According to IRS Form 990 filings for fiscal year 2024, ARTISANworks reported total revenues of $1,179,893, total expenses of $535,429, and total assets of $14,174,791. The organization had seven employees as of 2024.

=== Lease-to-own art program ===
ARTISANworks offers a lease-to-own art program, available as a perk of patron membership, allowing individuals and businesses to rent artwork with rental fees applied toward the eventual purchase price. Perticone sought to expand this program into corporate offices, restaurants, hotels, and hospitals throughout Rochester.

=== Events ===
ARTISANworks serves as a venue for weddings, corporate events, and private parties, offering 14 event spaces with capacity for 2 to 1,000 guests. In-house catering is provided by Madeline's Catering, a chef-owned-and-operated company based on-site since 1992 that handles over 800 events annually. The organization also hosts approximately 50 or more nonprofit fundraisers annually.

Regular public programming includes introductory tours every Saturday and Sunday, drag brunches, Sunday thrift sales, and rotating exhibitions.

=== Visiting ===
ARTISANworks is open Friday through Sunday from noon to 5:00 PM, with Monday through Thursday available by appointment.

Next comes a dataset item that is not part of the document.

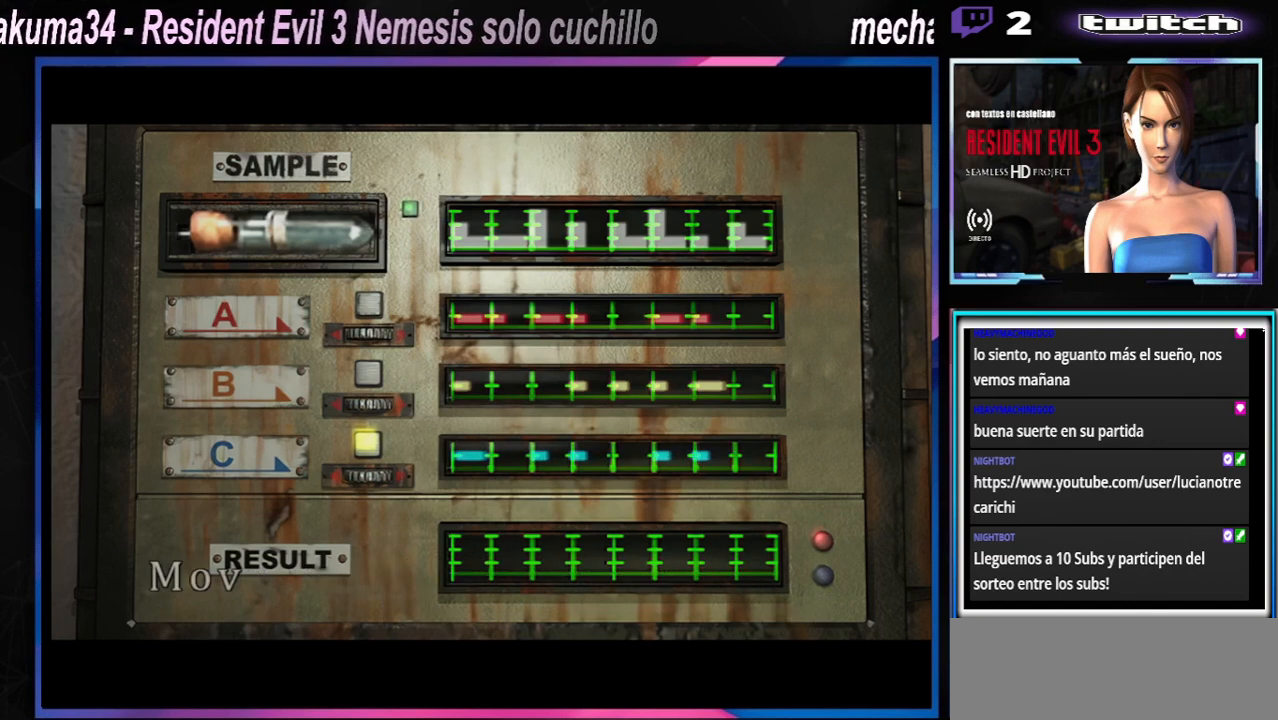
{"buttons": ["A"], "left_stick": "center", "events": [[100, "A", "down"], [200, "A", "up"], [433, "A", "down"]]}
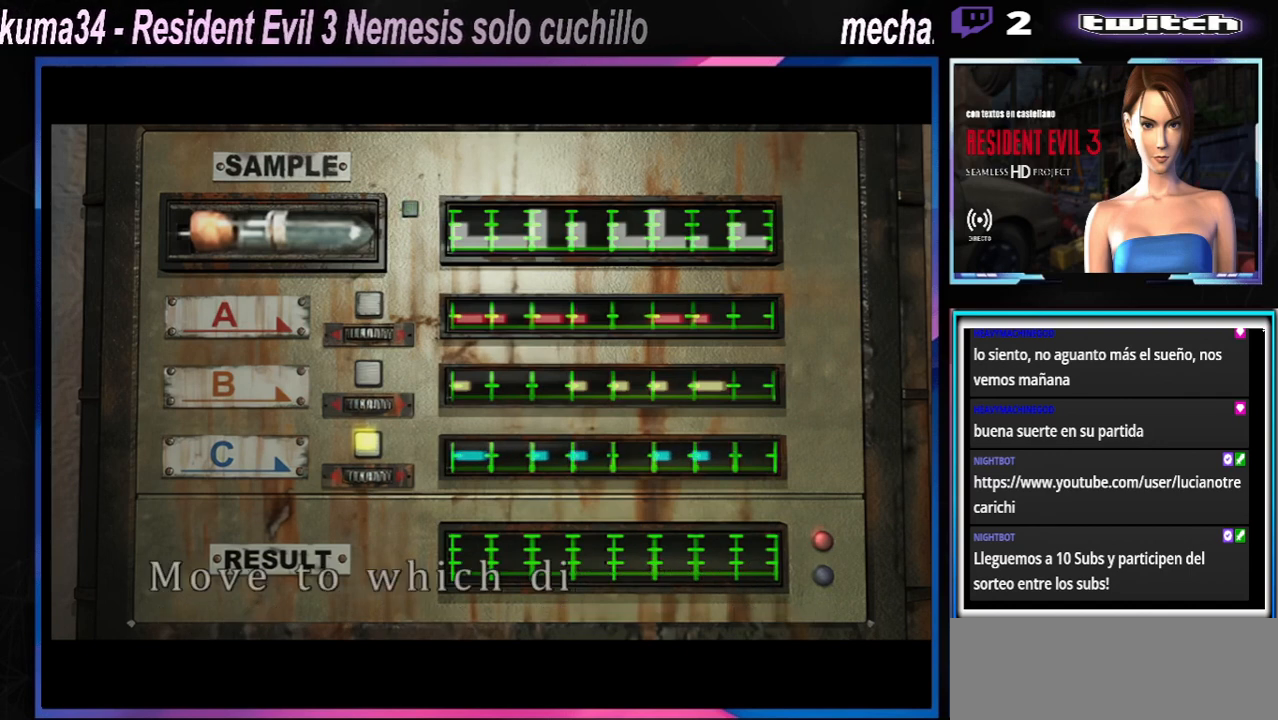
{"buttons": ["A"], "left_stick": "center", "events": [[33, "A", "up"], [167, "A", "down"], [200, "A", "up"], [300, "A", "down"], [400, "A", "up"], [467, "A", "down"]]}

Introductory tours of the car museum are offered every Saturday and Sunday at 2:00 PM, included with admission.

== Louis Perticone ==
Louis J. Perticone (c. 1951 -- July 1, 2024) was a Rochester native who founded ARTISANworks. He grew up near Bay and Niagara streets in northeast Rochester and was the son of William Perticone, a painter who designed and built displays for McCurdy's department store in Midtown Plaza for 30 years. The younger Perticone tried painting but found he was "too impatient" for it; he described himself as a collector rather than an artist.

Perticone graduated from Aquinas Institute in 1969 and enrolled at St. John Fisher College but dropped out to become a massage therapist. His subsequent career included restoring old cars and, in 1988, launching a water-purification company before turning his attention to ARTISANworks.

Perticone was diagnosed with metastatic pancreatic cancer in August 2022 and died on July 1, 2024, at age 73. His memorial service was held on July 6, 2024. Performer Thomas Warfield eulogized Perticone's contribution as "expanding what's possible with art" and "the intersection of art in celebration of art in education."

== In popular culture ==

A short documentary film titled Artisan Works (2015), directed by Stephen Kroto, provides a tour of the facility and features Louis Perticone. The film was produced as part of the Kroto Film and Design series associated with Sir Harry Kroto, the Nobel Prize-winning chemist at the University of Sheffield.

== Recognition ==

- Tripadvisor Travelers' Choice award recipient, placing it in the top 10 percent of attractions worldwide
- WeddingWire Couples' Choice Award recipient as a wedding venue
- Featured by Atlas Obscura as a notable destination
- Featured by I Love New York tourism promotion

== Notable incidents ==

In May 2019, seven individuals broke into ARTISANworks at approximately 1:30 a.m. and vandalized the property, including dumping five-gallon canisters of tar from the roof into the parking lot. The incident was captured on security cameras, and social media helped identify the perpetrators within an hour after surveillance images were shared publicly. The group agreed to pay for damages and volunteer at ARTISANworks as restitution.

=== Clock of Nations ===
Perticone expressed interest in housing the Clock of Nations, a beloved Rochester landmark from the demolished Midtown Plaza, at ARTISANworks. However, because ARTISANworks charges admission and is not fully open to the public, it was not deemed an acceptable location for the clock.